It also is evident that certain cost drivers (rows in Table 4.2) affect many activities (columns in Table 4.2). When specifying and scoping a biomedical information resource, special attention should be given to these cost drivers because the ramifications of decisions related to them will strongly influence costs. The cost drivers that affect the most activities are listed below.
1 “Biomedical information resource” is used in this chapter as a generic term for a system for storing and accessing biomedical information, across all the states introduced in Chapter 3. It might be a group workspace in a single laboratory (State 1), a public repository (State 2), or a cold-storage archive (State 3), among other possibilities.
- A. Content. That the size, complexity and diversity of data, and metadata requirements facets of content affect so many activities is not unexpected. The effort required in many activities scales directly with these aspects.
- H. Confidentiality, Ownership, and Security. The prevalence of these cost drivers across many activities—especially confidentiality and security—derives in a large part from the prevalence of human-subjects and animal-model data in the biomedical domain.
- J. Standards, Regulatory, and Governance Concerns.
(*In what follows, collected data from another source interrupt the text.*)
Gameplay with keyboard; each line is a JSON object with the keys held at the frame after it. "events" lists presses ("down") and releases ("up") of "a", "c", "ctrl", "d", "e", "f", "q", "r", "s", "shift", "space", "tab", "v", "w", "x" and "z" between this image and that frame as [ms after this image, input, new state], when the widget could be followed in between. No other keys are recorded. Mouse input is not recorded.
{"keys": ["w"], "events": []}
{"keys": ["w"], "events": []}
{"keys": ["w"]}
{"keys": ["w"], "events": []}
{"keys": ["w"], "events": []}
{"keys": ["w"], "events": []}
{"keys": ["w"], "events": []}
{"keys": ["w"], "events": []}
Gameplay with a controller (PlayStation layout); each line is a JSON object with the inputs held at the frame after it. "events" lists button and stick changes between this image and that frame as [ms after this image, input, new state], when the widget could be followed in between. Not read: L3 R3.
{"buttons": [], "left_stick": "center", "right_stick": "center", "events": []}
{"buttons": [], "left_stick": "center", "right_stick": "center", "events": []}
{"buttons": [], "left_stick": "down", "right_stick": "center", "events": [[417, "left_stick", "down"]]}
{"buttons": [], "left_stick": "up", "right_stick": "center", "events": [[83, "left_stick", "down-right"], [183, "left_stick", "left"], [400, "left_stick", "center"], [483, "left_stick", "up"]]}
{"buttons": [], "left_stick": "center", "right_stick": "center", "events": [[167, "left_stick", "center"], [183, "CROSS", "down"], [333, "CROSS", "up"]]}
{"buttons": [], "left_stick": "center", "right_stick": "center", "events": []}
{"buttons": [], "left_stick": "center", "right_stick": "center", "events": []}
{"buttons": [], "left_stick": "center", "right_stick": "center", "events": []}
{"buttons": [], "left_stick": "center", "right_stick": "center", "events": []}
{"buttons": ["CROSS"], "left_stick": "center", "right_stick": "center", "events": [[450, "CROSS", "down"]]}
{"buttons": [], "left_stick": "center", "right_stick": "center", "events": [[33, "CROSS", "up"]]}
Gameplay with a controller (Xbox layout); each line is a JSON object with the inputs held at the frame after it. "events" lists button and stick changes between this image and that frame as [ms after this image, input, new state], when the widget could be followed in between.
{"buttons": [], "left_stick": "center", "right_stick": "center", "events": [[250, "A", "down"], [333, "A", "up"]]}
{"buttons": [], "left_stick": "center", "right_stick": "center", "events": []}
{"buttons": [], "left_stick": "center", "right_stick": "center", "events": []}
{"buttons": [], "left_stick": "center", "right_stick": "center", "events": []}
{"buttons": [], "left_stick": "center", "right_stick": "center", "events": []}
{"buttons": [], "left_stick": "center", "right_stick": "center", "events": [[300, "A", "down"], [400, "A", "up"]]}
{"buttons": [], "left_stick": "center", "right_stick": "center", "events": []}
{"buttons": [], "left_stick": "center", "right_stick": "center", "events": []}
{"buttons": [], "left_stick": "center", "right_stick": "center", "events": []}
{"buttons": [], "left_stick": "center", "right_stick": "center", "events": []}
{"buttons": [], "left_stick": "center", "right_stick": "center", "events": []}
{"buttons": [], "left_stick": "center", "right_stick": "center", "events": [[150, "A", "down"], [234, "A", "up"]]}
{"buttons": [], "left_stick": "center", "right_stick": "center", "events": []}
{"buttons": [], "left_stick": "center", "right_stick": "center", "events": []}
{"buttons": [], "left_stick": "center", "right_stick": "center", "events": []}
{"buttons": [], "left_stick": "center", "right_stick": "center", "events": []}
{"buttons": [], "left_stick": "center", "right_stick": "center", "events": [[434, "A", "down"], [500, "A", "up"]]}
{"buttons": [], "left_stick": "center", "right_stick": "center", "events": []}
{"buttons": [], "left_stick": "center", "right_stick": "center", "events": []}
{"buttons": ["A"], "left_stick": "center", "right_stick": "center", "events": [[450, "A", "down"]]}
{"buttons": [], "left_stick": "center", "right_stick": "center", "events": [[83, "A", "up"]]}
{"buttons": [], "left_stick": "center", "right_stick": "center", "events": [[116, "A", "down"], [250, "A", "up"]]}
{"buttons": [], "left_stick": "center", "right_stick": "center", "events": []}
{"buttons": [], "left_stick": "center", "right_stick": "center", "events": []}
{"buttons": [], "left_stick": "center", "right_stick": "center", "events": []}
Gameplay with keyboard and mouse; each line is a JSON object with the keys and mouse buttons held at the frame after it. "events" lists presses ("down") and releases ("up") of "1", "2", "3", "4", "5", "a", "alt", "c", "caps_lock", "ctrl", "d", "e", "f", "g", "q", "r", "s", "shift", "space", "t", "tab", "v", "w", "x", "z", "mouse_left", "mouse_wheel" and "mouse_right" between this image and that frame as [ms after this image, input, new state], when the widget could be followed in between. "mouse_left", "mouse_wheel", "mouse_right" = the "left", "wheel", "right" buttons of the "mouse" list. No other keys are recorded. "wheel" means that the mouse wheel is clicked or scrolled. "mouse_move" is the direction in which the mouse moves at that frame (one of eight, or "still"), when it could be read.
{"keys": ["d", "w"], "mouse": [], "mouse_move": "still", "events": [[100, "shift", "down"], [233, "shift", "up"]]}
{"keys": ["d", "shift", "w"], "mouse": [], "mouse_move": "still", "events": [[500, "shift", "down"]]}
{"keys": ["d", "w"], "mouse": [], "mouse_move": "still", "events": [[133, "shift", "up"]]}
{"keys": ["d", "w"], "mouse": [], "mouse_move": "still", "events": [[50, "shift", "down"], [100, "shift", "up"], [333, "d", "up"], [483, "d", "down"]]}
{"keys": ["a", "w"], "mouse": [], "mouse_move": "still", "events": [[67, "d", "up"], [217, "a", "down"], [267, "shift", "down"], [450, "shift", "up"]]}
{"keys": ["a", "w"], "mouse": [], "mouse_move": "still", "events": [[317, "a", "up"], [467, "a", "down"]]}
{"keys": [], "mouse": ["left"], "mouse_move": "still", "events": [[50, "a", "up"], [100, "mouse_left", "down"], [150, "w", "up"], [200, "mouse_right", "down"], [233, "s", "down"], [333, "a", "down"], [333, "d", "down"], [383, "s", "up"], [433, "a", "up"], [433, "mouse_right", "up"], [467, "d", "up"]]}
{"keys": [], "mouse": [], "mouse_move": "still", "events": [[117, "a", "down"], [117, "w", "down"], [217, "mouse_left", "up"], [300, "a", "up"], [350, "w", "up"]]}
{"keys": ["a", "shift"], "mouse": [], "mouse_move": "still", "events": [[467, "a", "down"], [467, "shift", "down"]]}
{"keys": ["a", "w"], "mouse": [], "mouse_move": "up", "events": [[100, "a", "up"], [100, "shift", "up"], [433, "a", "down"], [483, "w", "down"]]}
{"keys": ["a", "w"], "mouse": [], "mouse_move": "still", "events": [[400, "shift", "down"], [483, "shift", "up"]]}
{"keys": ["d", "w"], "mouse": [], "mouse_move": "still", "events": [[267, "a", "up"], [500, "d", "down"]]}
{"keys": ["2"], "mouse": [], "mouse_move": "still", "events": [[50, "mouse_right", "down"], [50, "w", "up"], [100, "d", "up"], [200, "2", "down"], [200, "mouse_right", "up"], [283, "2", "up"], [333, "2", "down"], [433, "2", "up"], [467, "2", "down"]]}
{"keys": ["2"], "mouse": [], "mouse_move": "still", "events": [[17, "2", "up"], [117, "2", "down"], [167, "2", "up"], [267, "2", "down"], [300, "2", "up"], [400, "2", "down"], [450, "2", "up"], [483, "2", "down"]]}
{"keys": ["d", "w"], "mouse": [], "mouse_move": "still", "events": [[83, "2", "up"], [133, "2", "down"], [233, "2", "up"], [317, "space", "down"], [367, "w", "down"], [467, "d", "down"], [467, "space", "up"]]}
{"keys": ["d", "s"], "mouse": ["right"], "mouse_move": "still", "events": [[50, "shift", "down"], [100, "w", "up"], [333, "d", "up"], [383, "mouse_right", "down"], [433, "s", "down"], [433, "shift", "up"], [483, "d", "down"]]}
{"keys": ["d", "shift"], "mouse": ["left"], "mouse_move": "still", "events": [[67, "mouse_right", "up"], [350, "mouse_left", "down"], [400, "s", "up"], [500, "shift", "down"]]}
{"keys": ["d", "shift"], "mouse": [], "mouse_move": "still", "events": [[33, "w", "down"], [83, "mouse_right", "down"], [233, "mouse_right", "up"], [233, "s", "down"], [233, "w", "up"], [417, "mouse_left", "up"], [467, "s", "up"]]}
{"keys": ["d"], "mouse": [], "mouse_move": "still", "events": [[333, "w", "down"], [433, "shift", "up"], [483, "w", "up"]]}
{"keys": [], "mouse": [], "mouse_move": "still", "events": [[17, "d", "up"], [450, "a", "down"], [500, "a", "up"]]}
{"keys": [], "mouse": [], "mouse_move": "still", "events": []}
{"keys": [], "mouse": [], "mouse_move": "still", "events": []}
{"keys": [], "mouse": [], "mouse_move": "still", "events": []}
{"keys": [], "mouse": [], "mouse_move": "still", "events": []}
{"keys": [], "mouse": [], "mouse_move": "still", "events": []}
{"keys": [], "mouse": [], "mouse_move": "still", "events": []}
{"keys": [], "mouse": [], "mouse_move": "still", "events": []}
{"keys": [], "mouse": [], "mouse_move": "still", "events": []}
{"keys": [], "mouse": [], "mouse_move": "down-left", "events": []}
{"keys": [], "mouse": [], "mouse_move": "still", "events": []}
The applicable standards cost driver influences a number of activities, which reflects the two sides of standards: there is effort required to conform to them, but dealing with data that conform to standards often facilitates other activities. The regulatory and legislative cost driver also impinges on many activities, which, again, possibly arises from the extensive use of human and animal data in biomedicine.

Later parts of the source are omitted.